■ **What to do**
Report each line of the data that has "KiCad" somewhere in it.

■ **Data section**
====================

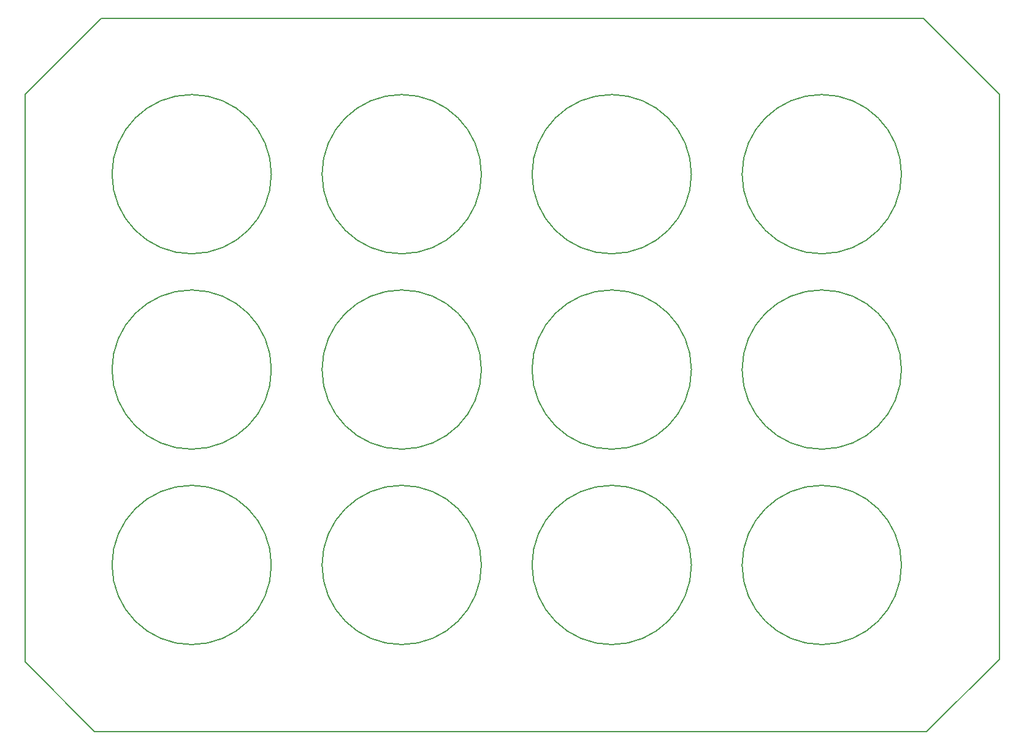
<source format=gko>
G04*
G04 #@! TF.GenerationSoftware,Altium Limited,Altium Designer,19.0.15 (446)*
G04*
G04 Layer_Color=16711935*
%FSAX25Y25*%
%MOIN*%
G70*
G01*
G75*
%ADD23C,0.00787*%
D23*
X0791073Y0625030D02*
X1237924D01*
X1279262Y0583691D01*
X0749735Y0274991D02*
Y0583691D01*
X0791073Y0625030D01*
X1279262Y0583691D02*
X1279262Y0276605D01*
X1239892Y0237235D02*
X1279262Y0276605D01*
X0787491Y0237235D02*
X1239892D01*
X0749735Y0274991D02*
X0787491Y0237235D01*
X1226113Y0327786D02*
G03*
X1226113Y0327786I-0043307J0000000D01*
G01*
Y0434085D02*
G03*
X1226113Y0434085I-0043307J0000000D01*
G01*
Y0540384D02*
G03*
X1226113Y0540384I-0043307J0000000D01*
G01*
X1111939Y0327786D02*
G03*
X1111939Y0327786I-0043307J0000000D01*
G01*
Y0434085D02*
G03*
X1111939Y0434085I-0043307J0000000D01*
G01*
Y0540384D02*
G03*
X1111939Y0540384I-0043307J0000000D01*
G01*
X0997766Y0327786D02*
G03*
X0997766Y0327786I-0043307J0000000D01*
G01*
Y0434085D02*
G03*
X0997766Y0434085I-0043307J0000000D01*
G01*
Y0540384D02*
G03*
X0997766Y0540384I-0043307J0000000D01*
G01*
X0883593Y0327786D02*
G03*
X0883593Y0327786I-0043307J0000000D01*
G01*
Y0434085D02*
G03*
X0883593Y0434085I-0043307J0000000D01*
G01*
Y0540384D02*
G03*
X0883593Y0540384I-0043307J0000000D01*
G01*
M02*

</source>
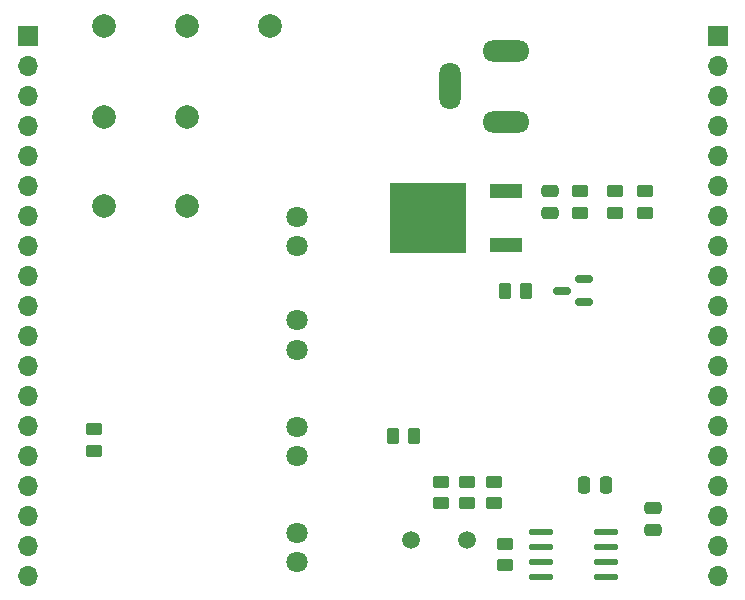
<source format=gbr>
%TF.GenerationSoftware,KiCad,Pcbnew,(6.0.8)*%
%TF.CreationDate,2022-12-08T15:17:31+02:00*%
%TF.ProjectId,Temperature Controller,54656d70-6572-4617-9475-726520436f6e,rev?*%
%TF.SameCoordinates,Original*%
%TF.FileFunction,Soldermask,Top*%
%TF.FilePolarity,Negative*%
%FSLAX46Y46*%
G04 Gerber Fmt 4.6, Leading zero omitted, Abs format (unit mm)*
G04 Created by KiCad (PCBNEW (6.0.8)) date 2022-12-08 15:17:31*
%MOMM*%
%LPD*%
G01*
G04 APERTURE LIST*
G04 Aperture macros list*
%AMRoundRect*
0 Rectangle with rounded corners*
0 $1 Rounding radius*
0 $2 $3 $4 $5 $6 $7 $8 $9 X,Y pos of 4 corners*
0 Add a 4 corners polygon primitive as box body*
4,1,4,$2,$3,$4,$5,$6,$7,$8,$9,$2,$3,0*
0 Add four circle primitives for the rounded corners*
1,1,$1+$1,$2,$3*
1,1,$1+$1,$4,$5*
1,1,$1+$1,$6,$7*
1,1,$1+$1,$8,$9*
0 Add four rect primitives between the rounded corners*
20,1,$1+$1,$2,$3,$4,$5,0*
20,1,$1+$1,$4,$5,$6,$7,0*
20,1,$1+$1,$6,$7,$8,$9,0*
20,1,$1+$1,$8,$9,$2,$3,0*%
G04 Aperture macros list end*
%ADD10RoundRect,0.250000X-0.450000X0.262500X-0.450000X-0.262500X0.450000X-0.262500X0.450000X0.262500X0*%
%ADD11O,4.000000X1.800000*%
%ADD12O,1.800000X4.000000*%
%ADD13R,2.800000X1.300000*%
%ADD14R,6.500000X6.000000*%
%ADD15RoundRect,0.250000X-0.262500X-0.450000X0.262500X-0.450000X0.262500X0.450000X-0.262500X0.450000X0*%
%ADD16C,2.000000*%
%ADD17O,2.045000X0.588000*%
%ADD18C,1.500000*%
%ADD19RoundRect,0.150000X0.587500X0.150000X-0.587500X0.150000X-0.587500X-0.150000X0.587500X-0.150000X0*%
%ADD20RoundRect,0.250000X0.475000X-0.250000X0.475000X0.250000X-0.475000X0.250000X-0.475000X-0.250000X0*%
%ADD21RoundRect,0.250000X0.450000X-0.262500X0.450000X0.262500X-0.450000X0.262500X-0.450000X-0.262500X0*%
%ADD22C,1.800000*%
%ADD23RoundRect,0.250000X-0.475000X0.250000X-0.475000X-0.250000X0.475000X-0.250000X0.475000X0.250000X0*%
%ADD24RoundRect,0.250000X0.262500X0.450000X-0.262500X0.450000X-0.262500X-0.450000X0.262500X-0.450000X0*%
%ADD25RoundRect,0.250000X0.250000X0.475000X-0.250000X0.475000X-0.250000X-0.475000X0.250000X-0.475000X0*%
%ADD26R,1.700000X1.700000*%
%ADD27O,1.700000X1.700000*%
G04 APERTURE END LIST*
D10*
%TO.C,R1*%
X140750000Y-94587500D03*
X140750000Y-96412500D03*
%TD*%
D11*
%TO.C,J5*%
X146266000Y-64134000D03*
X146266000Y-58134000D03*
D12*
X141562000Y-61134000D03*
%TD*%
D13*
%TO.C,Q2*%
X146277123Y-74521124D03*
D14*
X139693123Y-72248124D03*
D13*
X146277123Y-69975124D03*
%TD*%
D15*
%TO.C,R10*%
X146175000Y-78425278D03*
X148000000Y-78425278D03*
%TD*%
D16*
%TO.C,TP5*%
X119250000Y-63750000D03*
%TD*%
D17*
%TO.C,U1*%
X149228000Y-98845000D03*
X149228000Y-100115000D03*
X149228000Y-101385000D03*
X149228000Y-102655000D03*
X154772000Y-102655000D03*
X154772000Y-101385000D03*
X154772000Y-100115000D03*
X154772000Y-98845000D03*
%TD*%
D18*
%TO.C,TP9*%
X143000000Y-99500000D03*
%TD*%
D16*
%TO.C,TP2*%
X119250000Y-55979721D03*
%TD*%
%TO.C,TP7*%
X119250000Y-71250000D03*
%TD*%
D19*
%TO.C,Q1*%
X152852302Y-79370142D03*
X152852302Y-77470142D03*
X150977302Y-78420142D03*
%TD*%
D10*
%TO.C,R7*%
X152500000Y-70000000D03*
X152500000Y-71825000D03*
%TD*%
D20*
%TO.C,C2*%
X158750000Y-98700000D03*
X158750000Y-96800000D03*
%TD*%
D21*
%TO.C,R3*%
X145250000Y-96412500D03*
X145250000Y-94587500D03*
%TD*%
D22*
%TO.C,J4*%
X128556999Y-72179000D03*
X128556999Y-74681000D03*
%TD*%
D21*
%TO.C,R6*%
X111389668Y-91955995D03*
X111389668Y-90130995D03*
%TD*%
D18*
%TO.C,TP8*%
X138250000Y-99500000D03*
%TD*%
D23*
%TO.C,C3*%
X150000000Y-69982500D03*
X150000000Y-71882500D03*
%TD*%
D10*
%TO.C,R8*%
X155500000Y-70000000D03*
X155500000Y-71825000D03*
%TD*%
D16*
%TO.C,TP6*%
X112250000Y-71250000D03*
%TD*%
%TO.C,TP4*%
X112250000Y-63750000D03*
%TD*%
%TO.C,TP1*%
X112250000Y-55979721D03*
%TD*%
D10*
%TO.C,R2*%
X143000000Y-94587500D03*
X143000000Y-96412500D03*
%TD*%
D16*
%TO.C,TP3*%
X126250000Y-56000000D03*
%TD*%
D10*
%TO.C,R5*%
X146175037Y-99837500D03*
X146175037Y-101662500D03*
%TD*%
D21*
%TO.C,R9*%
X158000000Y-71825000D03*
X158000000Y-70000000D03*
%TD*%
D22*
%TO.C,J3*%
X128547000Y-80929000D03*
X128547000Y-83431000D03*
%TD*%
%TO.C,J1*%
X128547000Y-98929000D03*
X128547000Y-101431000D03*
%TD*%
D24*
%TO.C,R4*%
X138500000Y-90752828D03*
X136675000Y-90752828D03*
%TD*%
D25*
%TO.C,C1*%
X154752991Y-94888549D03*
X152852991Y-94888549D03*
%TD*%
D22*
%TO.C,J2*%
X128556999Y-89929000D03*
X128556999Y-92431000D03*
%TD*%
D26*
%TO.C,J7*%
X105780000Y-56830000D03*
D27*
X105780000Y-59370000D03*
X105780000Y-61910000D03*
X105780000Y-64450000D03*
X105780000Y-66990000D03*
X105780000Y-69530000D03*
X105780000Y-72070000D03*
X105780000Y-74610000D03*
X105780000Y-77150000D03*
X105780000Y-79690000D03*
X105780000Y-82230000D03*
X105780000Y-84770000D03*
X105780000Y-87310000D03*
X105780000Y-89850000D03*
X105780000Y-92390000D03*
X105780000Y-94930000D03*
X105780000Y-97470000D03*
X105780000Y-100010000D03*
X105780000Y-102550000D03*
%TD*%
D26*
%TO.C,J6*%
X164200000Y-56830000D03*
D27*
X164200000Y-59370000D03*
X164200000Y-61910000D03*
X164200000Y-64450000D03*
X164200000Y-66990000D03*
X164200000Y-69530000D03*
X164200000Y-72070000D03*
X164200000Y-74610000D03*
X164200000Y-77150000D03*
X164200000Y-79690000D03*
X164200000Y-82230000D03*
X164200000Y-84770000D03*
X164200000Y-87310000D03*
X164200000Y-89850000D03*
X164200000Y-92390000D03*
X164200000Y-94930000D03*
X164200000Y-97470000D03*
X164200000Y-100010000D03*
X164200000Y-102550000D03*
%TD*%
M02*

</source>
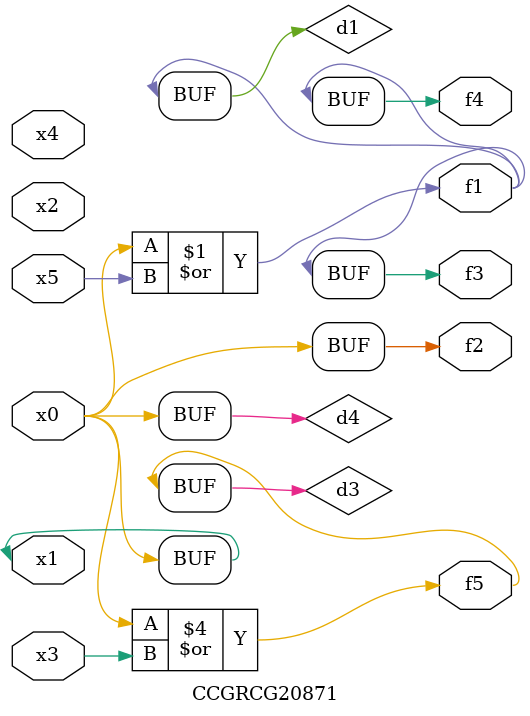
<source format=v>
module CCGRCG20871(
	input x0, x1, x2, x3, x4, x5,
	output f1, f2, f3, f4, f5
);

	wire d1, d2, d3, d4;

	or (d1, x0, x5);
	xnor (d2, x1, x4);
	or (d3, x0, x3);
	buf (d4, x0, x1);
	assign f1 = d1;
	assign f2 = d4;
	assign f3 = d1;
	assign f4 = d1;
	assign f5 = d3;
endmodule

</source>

====================

■ **Answer section**
%TF.GenerationSoftware,KiCad,Pcbnew,(6.0.8)*%
G04 Created by KiCad (PCBNEW (6.0.8)) date 2022-12-08 15:17:31*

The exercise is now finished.